Crónicas

De um filho para outro filho

Bom dia Nuno.

Carta aberta de um filho para outro filho:

Primeiro os factos: não te conheço a ti ou à tua mãe. Nem tu me conheces. Acabei de chegar ao grupo, primeira e única vez que joguei com o pessoal foi na passada 5a feira e pela tua foto creio que não estavas. Portanto, nunca te vi mais gordo, algo positivo para ti. Mais a sério, poderia deixar uma linha lá no grupo com os meus pêsames, os meus sentimentos, um abraço, etc. Não sendo mentira seria também uma coisa algo leve, automática, na sequência das mensagens do resto do grupo. Não sei se fazes parte dos mais bem-dispostos e brincalhões, se dos mais introvertidos e gostas de estar na tua. Portanto aceita esta partilha com a melhor das intenções.

Faz precisamente este mês (maio) 10 anos que estive a última vez com a minha mãe. Sou da Madeira, vim para o continente em 2003, há quase 20 anos...Durante vários anos a minha mãe lutou contra uma doença que acabou por ser mais forte do que ela. Estando longe nos últimos 10 anos de vida dela, não acompanhei muito do que ela passou, mas tentei estar presente, interessar-me e apoiar dentro do possível. Em maio de 2013 após sugestão dos médicos, depois de mais um internamento difícil, foi-me recomendado ir até lá, quase como aproveitar para uma despedida em vida. Quando voltei ao continente sabia que poderia ter sido a última vez que teria estado com a minha mãe, nesses dias cheguei a acompanha-la a consultas em que a decisão de abdicar dos tratamentos foi consumada.

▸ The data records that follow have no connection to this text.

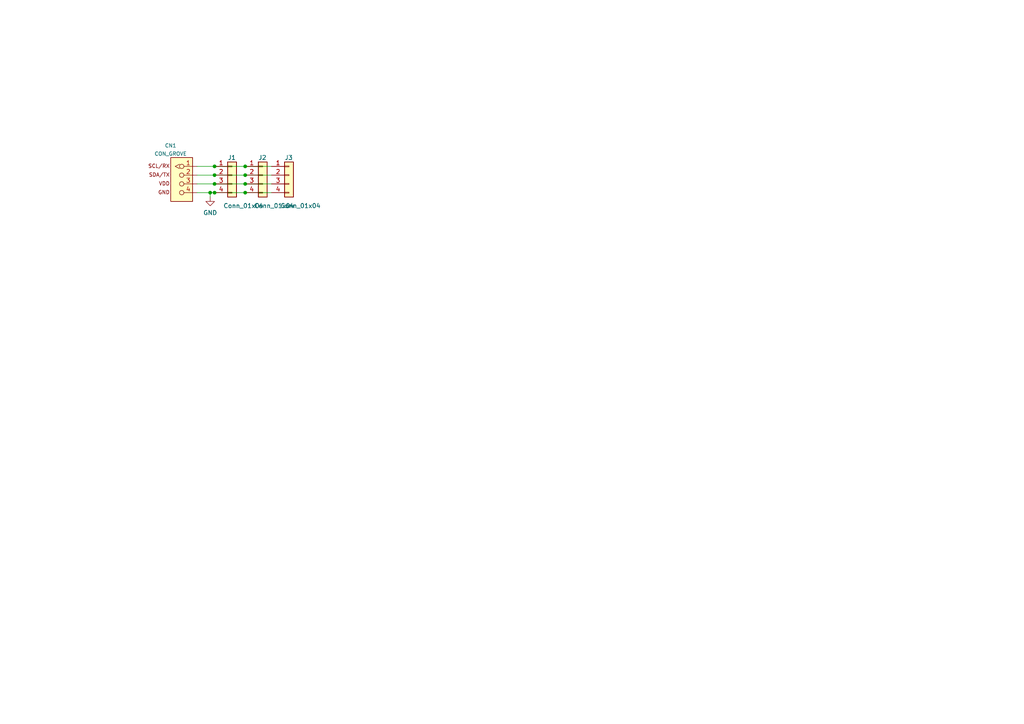
<source format=kicad_sch>
(kicad_sch (version 20211123) (generator eeschema)

  (uuid e63e39d7-6ac0-4ffd-8aa3-1841a4541b55)

  (paper "A4")

  

  (junction (at 71.12 48.26) (diameter 0) (color 0 0 0 0)
    (uuid 0d85fe29-f9c6-4e09-8ac1-f3e3e5e9cd63)
  )
  (junction (at 71.12 50.8) (diameter 0) (color 0 0 0 0)
    (uuid 26273980-c0a6-438f-bc70-6be58c6b5d07)
  )
  (junction (at 62.23 53.34) (diameter 0) (color 0 0 0 0)
    (uuid 2cee86a3-fce7-407f-94bb-4239ab6bc7b2)
  )
  (junction (at 62.23 55.88) (diameter 0) (color 0 0 0 0)
    (uuid 5a7de2cf-e428-4bd0-9943-7b02851e49cd)
  )
  (junction (at 62.23 48.26) (diameter 0) (color 0 0 0 0)
    (uuid 8a3c4457-d556-4ea3-9b77-55afc48d2d38)
  )
  (junction (at 71.12 55.88) (diameter 0) (color 0 0 0 0)
    (uuid c4cc0cdb-fc34-4c06-bd4e-3a8d4435ec2f)
  )
  (junction (at 62.23 50.8) (diameter 0) (color 0 0 0 0)
    (uuid d29a6304-8331-46f6-8901-5e0fdd9ccb5f)
  )
  (junction (at 60.96 55.88) (diameter 0) (color 0 0 0 0)
    (uuid d5216c61-4566-4f60-a1be-e23703ee54e5)
  )
  (junction (at 71.12 53.34) (diameter 0) (color 0 0 0 0)
    (uuid f8dd592b-0b13-4b9c-b490-14649f3c0700)
  )

  (wire (pts (xy 62.23 50.8) (xy 71.12 50.8))
    (stroke (width 0) (type default) (color 0 0 0 0))
    (uuid 0ef4566a-f178-40cc-a5e3-c7d5f850c862)
  )
  (wire (pts (xy 57.15 55.88) (xy 60.96 55.88))
    (stroke (width 0) (type default) (color 0 0 0 0))
    (uuid 3106b59c-fb61-4c51-93a8-cbf05e262ac5)
  )
  (wire (pts (xy 57.15 50.8) (xy 62.23 50.8))
    (stroke (width 0) (type default) (color 0 0 0 0))
    (uuid 4400a03f-43f5-4fdb-be50-2ac899677f37)
  )
  (wire (pts (xy 71.12 55.88) (xy 78.74 55.88))
    (stroke (width 0) (type default) (color 0 0 0 0))
    (uuid 5b72a814-3f9f-4fdb-aee7-4ab821170588)
  )
  (wire (pts (xy 57.15 48.26) (xy 62.23 48.26))
    (stroke (width 0) (type default) (color 0 0 0 0))
    (uuid 5c74aafb-1a1d-42fd-8951-32eaa4bc449f)
  )
  (wire (pts (xy 71.12 50.8) (xy 78.74 50.8))
    (stroke (width 0) (type default) (color 0 0 0 0))
    (uuid 828dda27-8164-40de-96b4-803a8bce0883)
  )
  (wire (pts (xy 62.23 48.26) (xy 71.12 48.26))
    (stroke (width 0) (type default) (color 0 0 0 0))
    (uuid 8996c1d0-55fd-47da-9d43-474049ef0ba9)
  )
  (wire (pts (xy 62.23 53.34) (xy 71.12 53.34))
    (stroke (width 0) (type default) (color 0 0 0 0))
    (uuid 9795778e-5aa0-4c76-8a54-0e64c17a04f9)
  )
  (wire (pts (xy 60.96 55.88) (xy 62.23 55.88))
    (stroke (width 0) (type default) (color 0 0 0 0))
    (uuid a87a1d5e-f779-4000-a946-125d7915c18f)
  )
  (wire (pts (xy 57.15 53.34) (xy 62.23 53.34))
    (stroke (width 0) (type default) (color 0 0 0 0))
    (uuid aad7a2f8-ae00-44dc-aa53-18a3e10940de)
  )
  (wire (pts (xy 71.12 53.34) (xy 78.74 53.34))
    (stroke (width 0) (type default) (color 0 0 0 0))
    (uuid b1c58175-ad8a-4dce-bdf3-6ed8483b6ae9)
  )
  (wire (pts (xy 60.96 55.88) (xy 60.96 57.15))
    (stroke (width 0) (type default) (color 0 0 0 0))
    (uuid c7e6f550-5962-4013-8b8a-875e8cd974da)
  )
  (wire (pts (xy 71.12 48.26) (xy 78.74 48.26))
    (stroke (width 0) (type default) (color 0 0 0 0))
    (uuid cb81a946-0e3f-49fb-80d8-323e2a3e13e8)
  )
  (wire (pts (xy 62.23 55.88) (xy 71.12 55.88))
    (stroke (width 0) (type default) (color 0 0 0 0))
    (uuid ddd506b9-e41d-4f92-9a7d-745c083388ad)
  )

  (symbol (lib_id "power:GND") (at 60.96 57.15 0) (unit 1)
    (in_bom yes) (on_board yes) (fields_autoplaced)
    (uuid 1a604fa8-8809-498a-9c51-7ce0a36303b8)
    (property "Reference" "#PWR0101" (id 0) (at 60.96 63.5 0)
      (effects (font (size 1.27 1.27)) hide)
    )
    (property "Value" "GND" (id 1) (at 60.96 61.7125 0))
    (property "Footprint" "" (id 2) (at 60.96 57.15 0)
      (effects (font (size 1.27 1.27)) hide)
    )
    (property "Datasheet" "" (id 3) (at 60.96 57.15 0)
      (effects (font (size 1.27 1.27)) hide)
    )
    (pin "1" (uuid 99310147-04fc-4a29-b1b1-58c42f9a68a0))
  )

  (symbol (lib_id "akita:CON_GROVE") (at 54.61 50.8 0) (mirror y) (unit 1)
    (in_bom yes) (on_board yes) (fields_autoplaced)
    (uuid 5528bcad-2950-4673-90eb-c37e6952c475)
    (property "Reference" "CN1" (id 0) (at 49.4887 42.2306 0)
      (effects (font (size 1.0668 1.0668)))
    )
    (property "Value" "CON_GROVE" (id 1) (at 49.4887 44.6023 0)
      (effects (font (size 1.0668 1.0668)))
    )
    (property "Footprint" "akita:CON_GROVE_H" (id 2) (at 54.61 50.8 0)
      (effects (font (size 1.27 1.27)) hide)
    )
    (property "Datasheet" "" (id 3) (at 54.61 50.8 0)
      (effects (font (size 1.27 1.27)) hide)
    )
    (pin "1" (uuid b88717bd-086f-46cd-9d3f-0396009d0996))
    (pin "2" (uuid 61fe293f-6808-4b7f-9340-9aaac7054a97))
    (pin "3" (uuid 2f215f15-3d52-4c91-93e6-3ea03a95622f))
    (pin "4" (uuid 8da933a9-35f8-42e6-8504-d1bab7264306))
  )

  (symbol (lib_id "Connector_Generic:Conn_01x04") (at 67.31 50.8 0) (unit 1)
    (in_bom yes) (on_board yes)
    (uuid 7b859b76-0528-49b2-a54e-fd6560111b42)
    (property "Reference" "J1" (id 0) (at 66.04 45.72 0)
      (effects (font (size 1.27 1.27)) (justify left))
    )
    (property "Value" "Conn_01x04" (id 1) (at 64.77 59.69 0)
      (effects (font (size 1.27 1.27)) (justify left))
    )
    (property "Footprint" "Connector_PinSocket_2.54mm:PinSocket_1x04_P2.54mm_Vertical" (id 2) (at 67.31 50.8 0)
      (effects (font (size 1.27 1.27)) hide)
    )
    (property "Datasheet" "~" (id 3) (at 67.31 50.8 0)
      (effects (font (size 1.27 1.27)) hide)
    )
    (pin "1" (uuid 79af4db6-baae-4c77-a86f-0586761cb86a))
    (pin "2" (uuid c9a40d5d-4fe7-4da0-89eb-466f8c6c321b))
    (pin "3" (uuid cb6506b0-3912-438a-b6ea-123a23611666))
    (pin "4" (uuid effa9ffa-d173-4290-8a92-c5f93d4c73ba))
  )

  (symbol (lib_id "Connector_Generic:Conn_01x04") (at 83.82 50.8 0) (unit 1)
    (in_bom yes) (on_board yes)
    (uuid 7c406297-a971-4bf4-9b67-d46489ccd020)
    (property "Reference" "J3" (id 0) (at 82.55 45.72 0)
      (effects (font (size 1.27 1.27)) (justify left))
    )
    (property "Value" "Conn_01x04" (id 1) (at 81.28 59.69 0)
      (effects (font (size 1.27 1.27)) (justify left))
    )
    (property "Footprint" "Connector_PinSocket_2.54mm:PinSocket_1x04_P2.54mm_Vertical" (id 2) (at 83.82 50.8 0)
      (effects (font (size 1.27 1.27)) hide)
    )
    (property "Datasheet" "~" (id 3) (at 83.82 50.8 0)
      (effects (font (size 1.27 1.27)) hide)
    )
    (pin "1" (uuid b390641c-4c2a-4f3b-b7c8-19ffe7c5c0ec))
    (pin "2" (uuid d75b5b01-b636-4a7a-b0c8-6340d666a7aa))
    (pin "3" (uuid ad4a9cab-4f59-4a8e-8d4d-069f781c2a35))
    (pin "4" (uuid ae31076c-874a-40a6-9aa6-59a134ed76b0))
  )

  (symbol (lib_id "Connector_Generic:Conn_01x04") (at 76.2 50.8 0) (unit 1)
    (in_bom yes) (on_board yes)
    (uuid 9414e889-e605-4406-8118-efabd53f9003)
    (property "Reference" "J2" (id 0) (at 74.93 45.72 0)
      (effects (font (size 1.27 1.27)) (justify left))
    )
    (property "Value" "Conn_01x04" (id 1) (at 73.66 59.69 0)
      (effects (font (size 1.27 1.27)) (justify left))
    )
    (property "Footprint" "akita:CON_HT396R_4P" (id 2) (at 76.2 50.8 0)
      (effects (font (size 1.27 1.27)) hide)
    )
    (property "Datasheet" "~" (id 3) (at 76.2 50.8 0)
      (effects (font (size 1.27 1.27)) hide)
    )
    (pin "1" (uuid 8fb055dc-8170-4106-aa22-4b8db6cb5fa9))
    (pin "2" (uuid 5e8722e9-7b43-46a9-8d22-878ec7a7e611))
    (pin "3" (uuid 1407bcdb-092b-40e2-b543-e87309754b16))
    (pin "4" (uuid c41f1e29-aebd-4106-9e20-ba3cc383b8ef))
  )

  (sheet_instances
    (path "/" (page "1"))
  )

  (symbol_instances
    (path "/1a604fa8-8809-498a-9c51-7ce0a36303b8"
      (reference "#PWR0101") (unit 1) (value "GND") (footprint "")
    )
    (path "/5528bcad-2950-4673-90eb-c37e6952c475"
      (reference "CN1") (unit 1) (value "CON_GROVE") (footprint "akita:CON_GROVE_H")
    )
    (path "/7b859b76-0528-49b2-a54e-fd6560111b42"
      (reference "J1") (unit 1) (value "Conn_01x04") (footprint "Connector_PinSocket_2.54mm:PinSocket_1x04_P2.54mm_Vertical")
    )
    (path "/9414e889-e605-4406-8118-efabd53f9003"
      (reference "J2") (unit 1) (value "Conn_01x04") (footprint "akita:CON_HT396R_4P")
    )
    (path "/7c406297-a971-4bf4-9b67-d46489ccd020"
      (reference "J3") (unit 1) (value "Conn_01x04") (footprint "Connector_PinSocket_2.54mm:PinSocket_1x04_P2.54mm_Vertical")
    )
  )
)

</source>
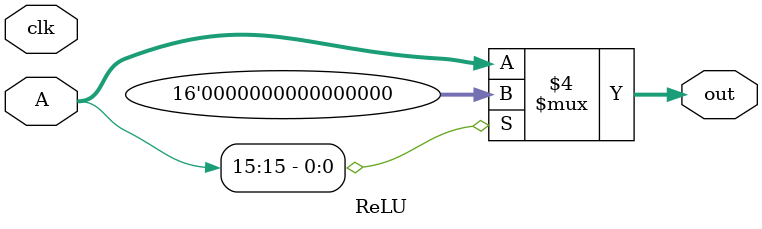
<source format=v>
module ReLU(A,out,clk);
  input [15:0]A;
  input clk;
  output reg [15:0]out;

  always @(clk)
    begin
      if (A[15]==0)
        out=A;
      else
        out=16'b0000000000000000;
    end
endmodule

</source>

Em julho de 2013 acabou por falecer. E maio foi mesmo a última oportunidade de estar com ela. Poderia ser história de filme, mas não. A última vez que falamos foi a um sábado, anunciei que ela ia ser avó pela primeira vez, a minha mulher estava grávida do meu filho mais velho. Que boa notícia. Na quarta-feira seguinte, 24 Julho, acabou por morrer. Uma morte anunciada mas inesperada porque estava bem nos últimos dias e na véspera foi hospitalizada e foi tudo muito rápido. Tinha 47 anos... Não teve tempo para tanta coisa que podemos fazer quando estamos um pouco depois do meio do caminho. Não conheceu os netos, não teve tempo para se reformar mais tarde, para descobrir coisas novas que lhe pudessem encher a vida. Como disse em cima escreve este filho para um filho que acaba de perder a mãe. Não sei a idade da tua mãe, o quão próximo eram. Se foi algum inesperado, se foi algo também anunciado.

O que te posso dizer neste momento é que dói assumir a perda, saber que nunca mais vais poder falar e ter uma resposta do outro lado. Não vais ter a preocupação boa de quem ama, de ti para ela e de ela contigo e com os teus. Esse vazio vai ser ocupado pelos dias, pela vida a acontecer, com o trabalho, os filhos, a casa. E vão ficar as memórias boas, aqueles sorrisos de momentos leves que partilhamos, aquelas comidas que marcaram a nossa infância, aquelas experiências de ir aqui e acolá com a mãe para trás e para a frente e que agora replicamos com os nossos filhos. Mais uma vez, não te conheço Nuno, podemos nos cruzar na rua e nem falamos por agora, não sei o que fazes, o que não fazes, o que tens ou o que não tens… provavelmente nem serás um gajo muito destas lamechices, desculpa lá qualquer coisinha. Por (d)efeito de formação estou mais disponível para este tipo de testemunho, por experiência própria também estou habilitado a escrever estas linhas.

Um abraço, com amizade neste momento triste e de dor, mas que saibas também que a tua mãe partindo deixa nas tuas mãos a oportunidade de mostrares que ela fez um bom trabalho enquanto mãe e mulher, pela forma como te apresentas aos outros.

Texto longo mas de coração. Pensei bem antes, escrevo... não escrevo… Que se lixe, mal não faz, e se ajudar um bocadinho a reconfortar a tristeza natural então já serviu para alguma coisa. Força aí!